Action item: Locate every line in the records below that contains the word "Figure", and copy each one.
(Stored data Opens)
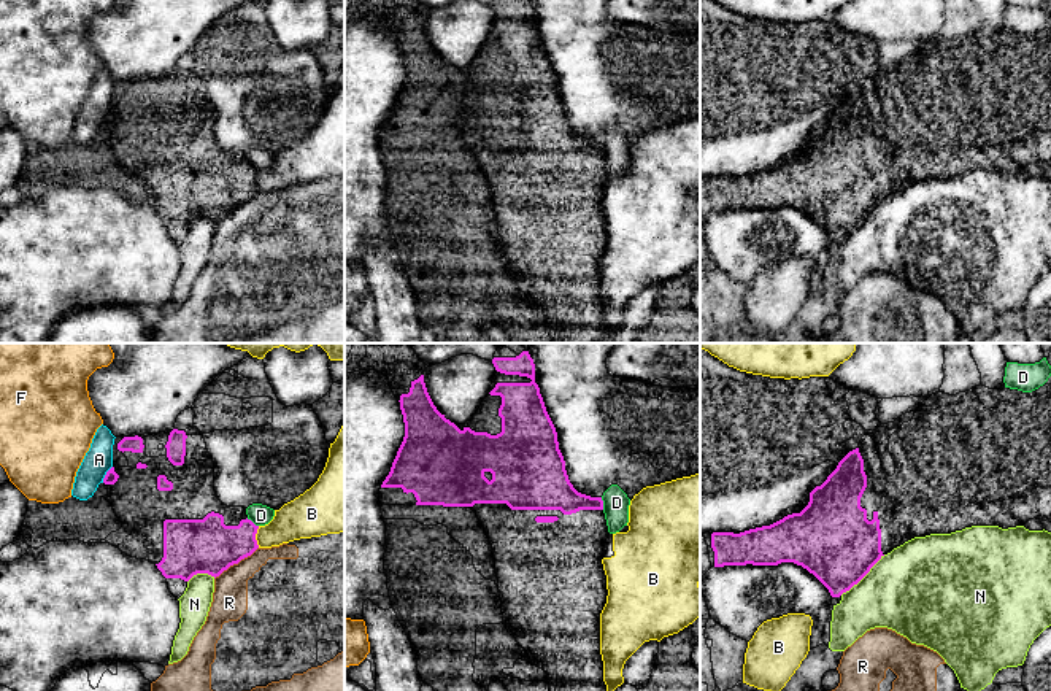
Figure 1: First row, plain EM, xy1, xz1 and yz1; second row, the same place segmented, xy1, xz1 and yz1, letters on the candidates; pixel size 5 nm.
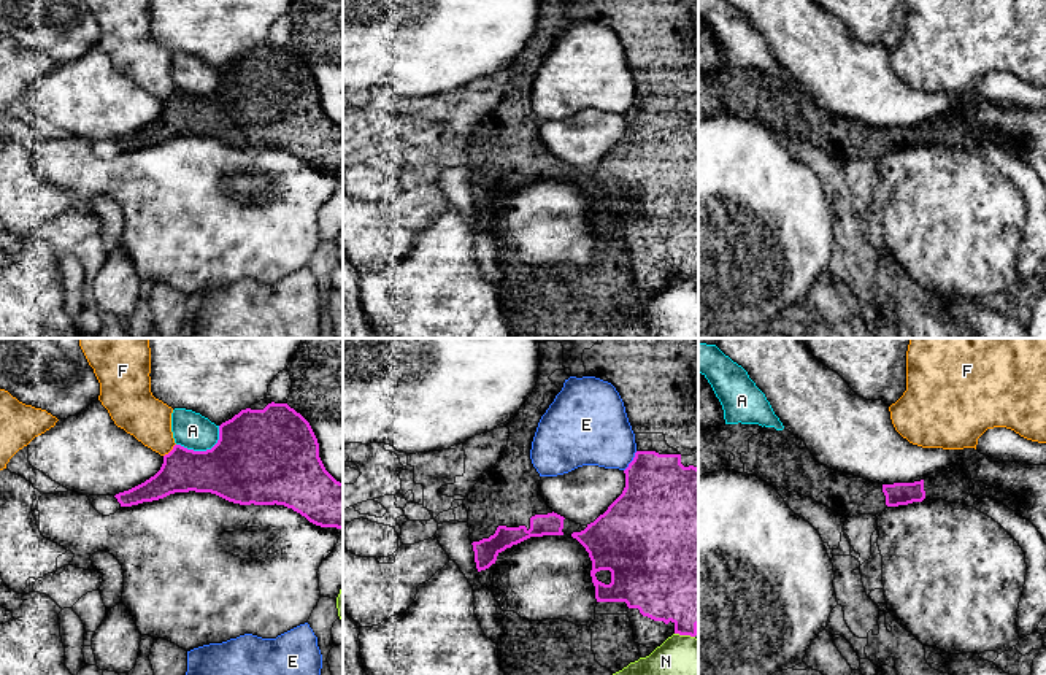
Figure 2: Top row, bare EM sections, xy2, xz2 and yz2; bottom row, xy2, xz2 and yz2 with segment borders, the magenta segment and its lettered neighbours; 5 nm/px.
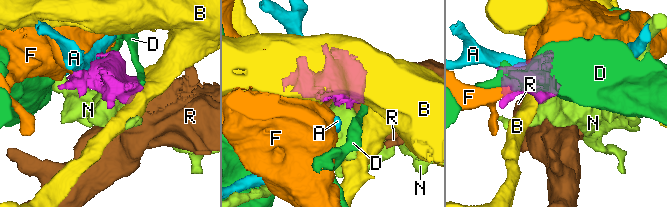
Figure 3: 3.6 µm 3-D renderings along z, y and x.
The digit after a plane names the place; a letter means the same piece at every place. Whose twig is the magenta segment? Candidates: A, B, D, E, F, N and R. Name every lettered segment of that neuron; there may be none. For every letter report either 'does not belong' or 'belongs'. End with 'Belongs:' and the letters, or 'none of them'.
A: does not belong
B: does not belong
D: does not belong
E: does not belong
F: does not belong
N: does not belong
R: does not belong
Belongs: none of them

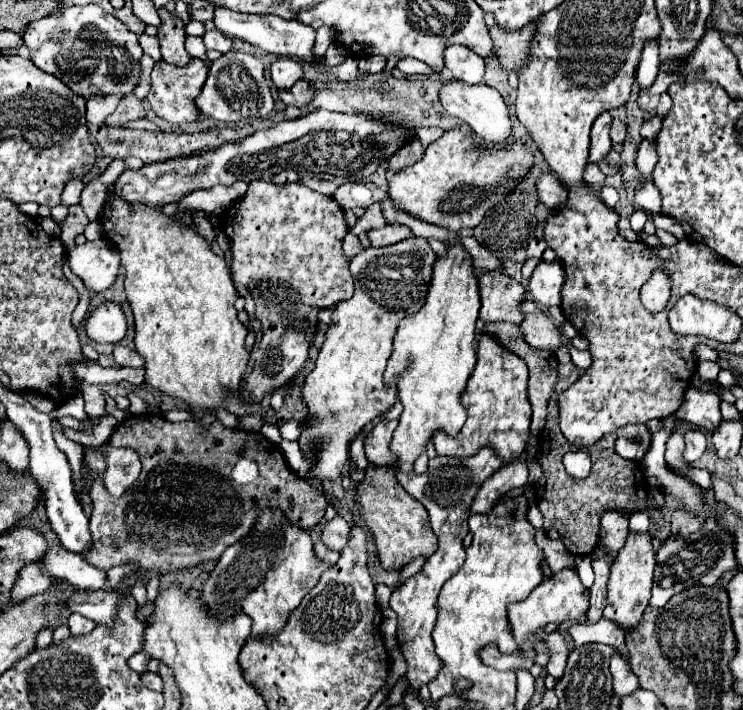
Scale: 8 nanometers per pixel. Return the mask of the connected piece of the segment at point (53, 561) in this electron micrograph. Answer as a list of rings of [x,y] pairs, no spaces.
[[[62,546],[48,548],[42,566],[56,584],[66,582],[76,590],[100,590],[106,586],[104,570],[94,568],[80,554],[72,554]]]

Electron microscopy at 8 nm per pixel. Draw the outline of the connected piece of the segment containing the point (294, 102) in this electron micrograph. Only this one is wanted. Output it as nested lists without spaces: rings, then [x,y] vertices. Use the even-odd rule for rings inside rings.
[[[298,80],[288,92],[286,90],[278,90],[278,98],[286,104],[286,106],[296,106],[296,108],[304,108],[310,100],[312,100],[312,90],[310,90],[310,82],[306,80]]]

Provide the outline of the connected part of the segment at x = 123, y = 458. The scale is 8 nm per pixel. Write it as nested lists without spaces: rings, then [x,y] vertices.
[[[102,446],[100,450],[104,450],[108,462],[108,468],[104,472],[104,484],[110,494],[120,497],[136,482],[136,476],[140,476],[142,470],[140,458],[134,450],[108,448],[108,446]]]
(Stored data Closes)
Written answer:
Figure 1: First row, plain EM, xy1, xz1 and yz1; second row, the same place segmented, xy1, xz1 and yz1, letters on the candidates; pixel size 5 nm.
Figure 2: Top row, bare EM sections, xy2, xz2 and yz2; bottom row, xy2, xz2 and yz2 with segment borders, the magenta segment and its lettered neighbours; 5 nm/px.
Figure 3: 3.6 µm 3-D renderings along z, y and x.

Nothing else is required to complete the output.